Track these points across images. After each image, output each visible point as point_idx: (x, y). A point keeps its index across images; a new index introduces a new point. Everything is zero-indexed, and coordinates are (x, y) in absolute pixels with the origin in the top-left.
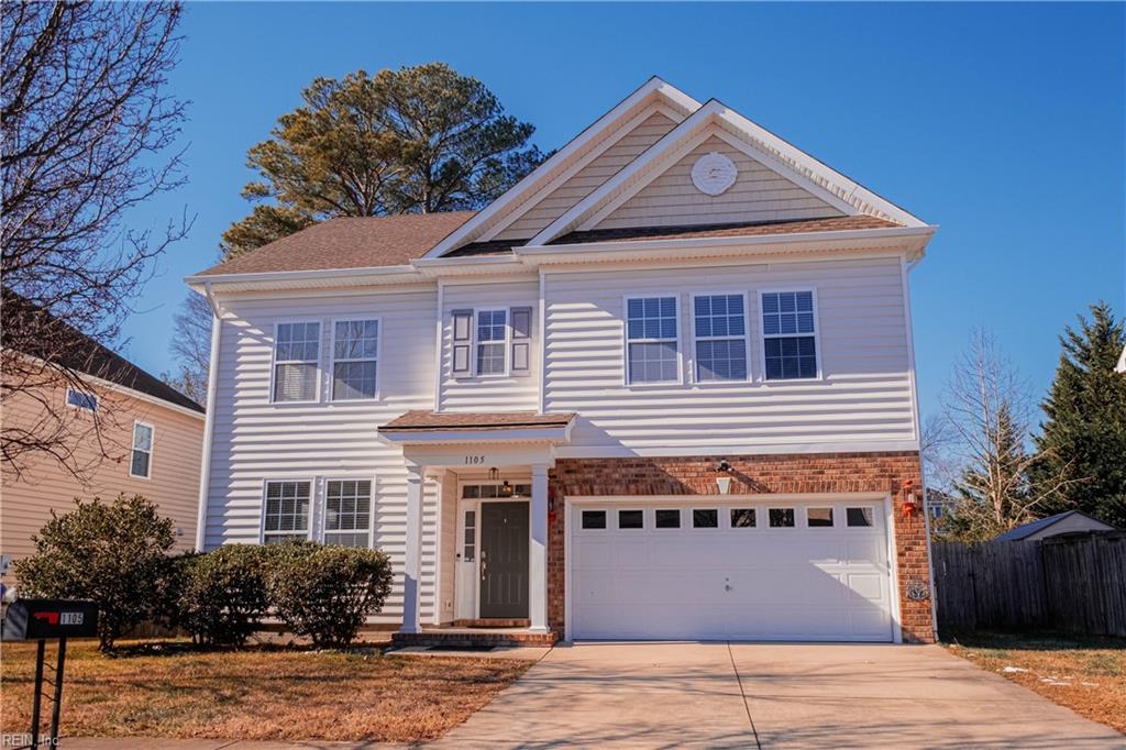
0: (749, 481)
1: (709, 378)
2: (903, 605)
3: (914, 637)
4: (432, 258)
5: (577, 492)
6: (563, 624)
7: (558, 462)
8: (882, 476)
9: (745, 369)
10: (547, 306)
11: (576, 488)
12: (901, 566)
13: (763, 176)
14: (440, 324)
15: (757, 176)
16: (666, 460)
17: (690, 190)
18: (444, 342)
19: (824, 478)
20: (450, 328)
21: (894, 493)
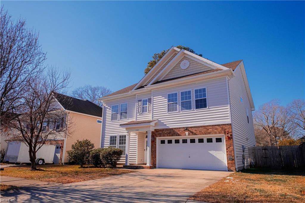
0: (192, 132)
1: (184, 110)
2: (228, 162)
3: (230, 170)
4: (133, 90)
5: (158, 136)
6: (156, 164)
7: (155, 130)
8: (222, 130)
9: (191, 107)
10: (153, 98)
11: (158, 135)
12: (227, 152)
13: (195, 63)
14: (136, 103)
15: (194, 63)
16: (175, 128)
17: (180, 69)
18: (137, 107)
19: (209, 131)
20: (138, 104)
21: (225, 134)
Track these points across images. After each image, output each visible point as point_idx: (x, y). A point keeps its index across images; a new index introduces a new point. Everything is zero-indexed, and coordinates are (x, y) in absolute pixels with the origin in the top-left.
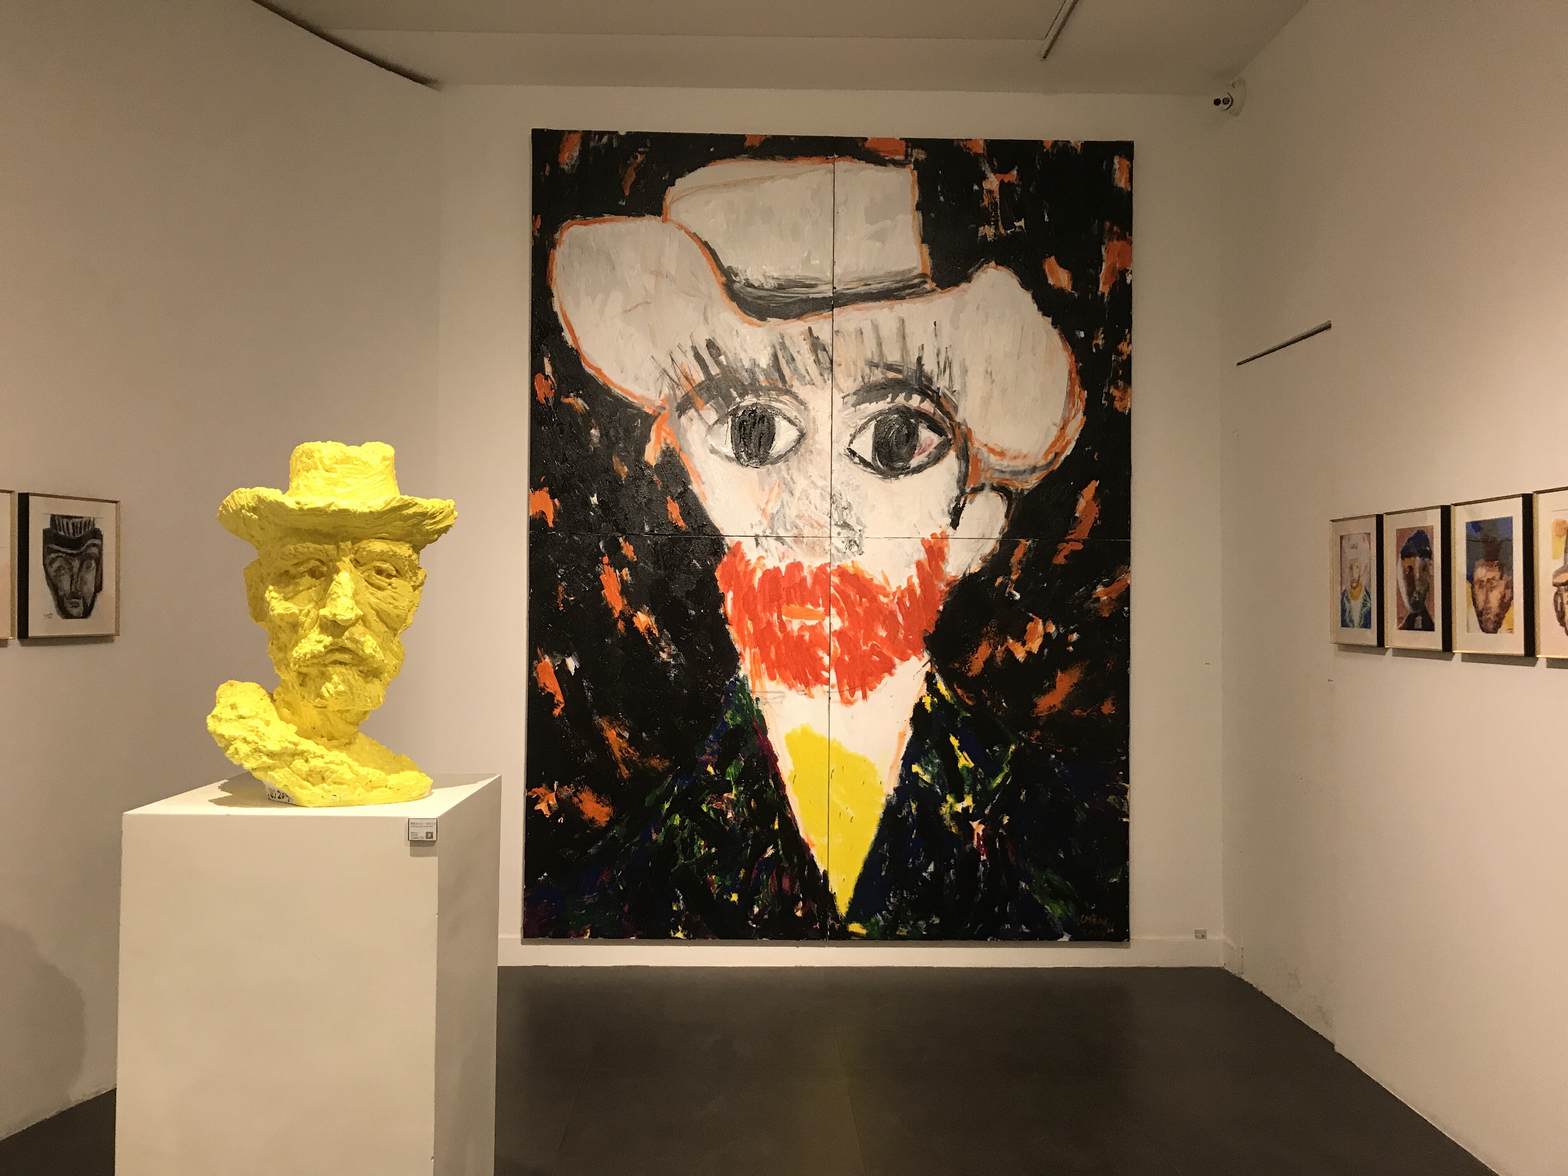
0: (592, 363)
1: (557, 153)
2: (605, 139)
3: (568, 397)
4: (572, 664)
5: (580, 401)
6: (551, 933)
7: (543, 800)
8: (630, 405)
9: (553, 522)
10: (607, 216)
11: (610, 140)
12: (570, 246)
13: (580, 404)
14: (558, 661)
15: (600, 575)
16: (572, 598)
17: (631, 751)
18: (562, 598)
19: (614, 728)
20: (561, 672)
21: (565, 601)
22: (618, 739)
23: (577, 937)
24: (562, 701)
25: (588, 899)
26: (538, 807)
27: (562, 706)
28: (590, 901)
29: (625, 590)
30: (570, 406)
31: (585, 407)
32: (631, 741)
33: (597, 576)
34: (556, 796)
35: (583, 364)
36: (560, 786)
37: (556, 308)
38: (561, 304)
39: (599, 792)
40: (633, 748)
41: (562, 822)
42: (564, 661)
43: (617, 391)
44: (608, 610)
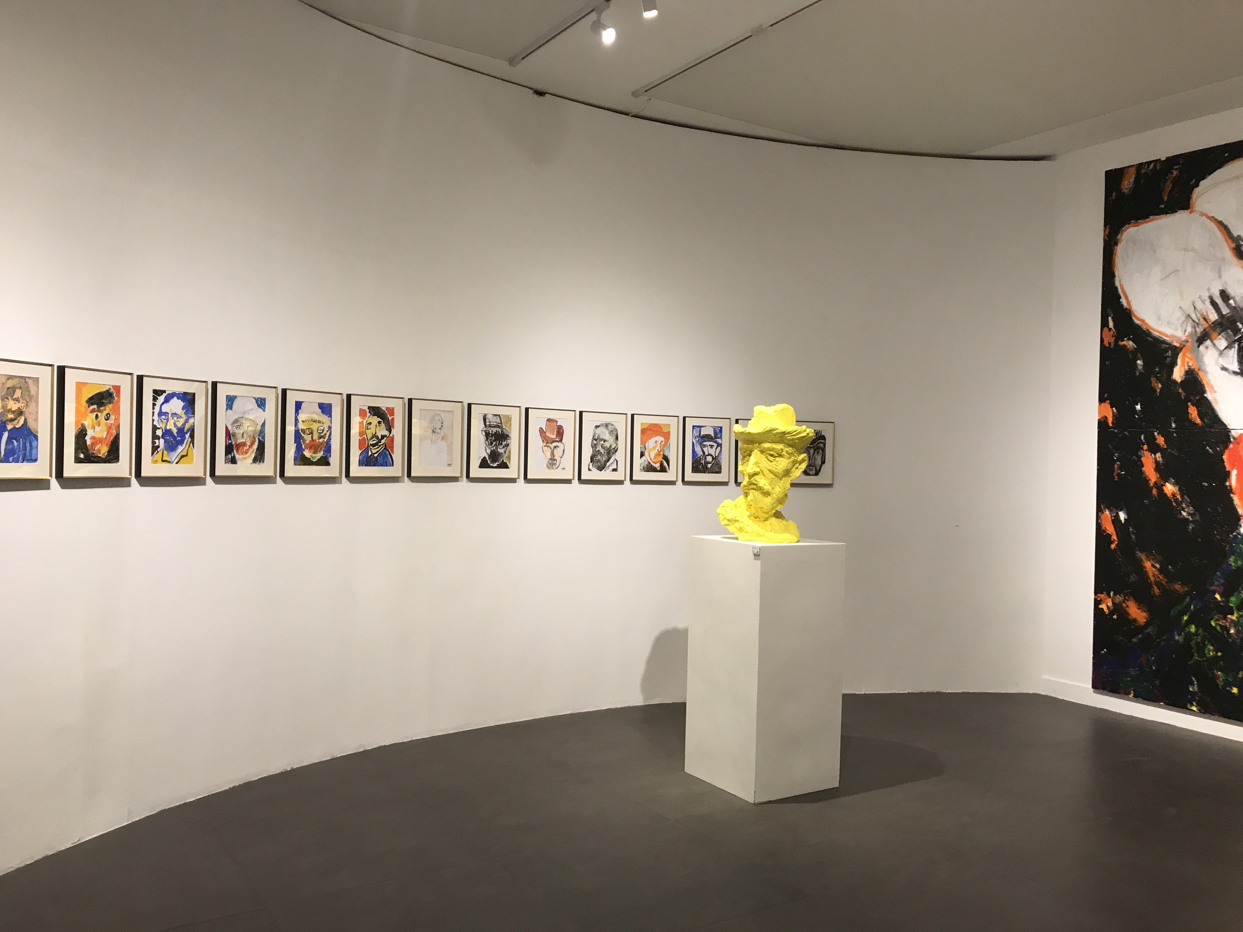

....

* **Description of the task**: Put down exactly the lines of the data above that run from its first line through the line bearing "1: (709, 378)", and no pictures.

* **Result of this exercise**:
Track these points across images. After each image, output each visible point as point_idx: (x, y). A point keeps its index across images; a new index introduces a new point. Everything is zero-indexed, and coordinates are (x, y) in absolute pixels with the origin in the top-left.
0: (749, 481)
1: (709, 378)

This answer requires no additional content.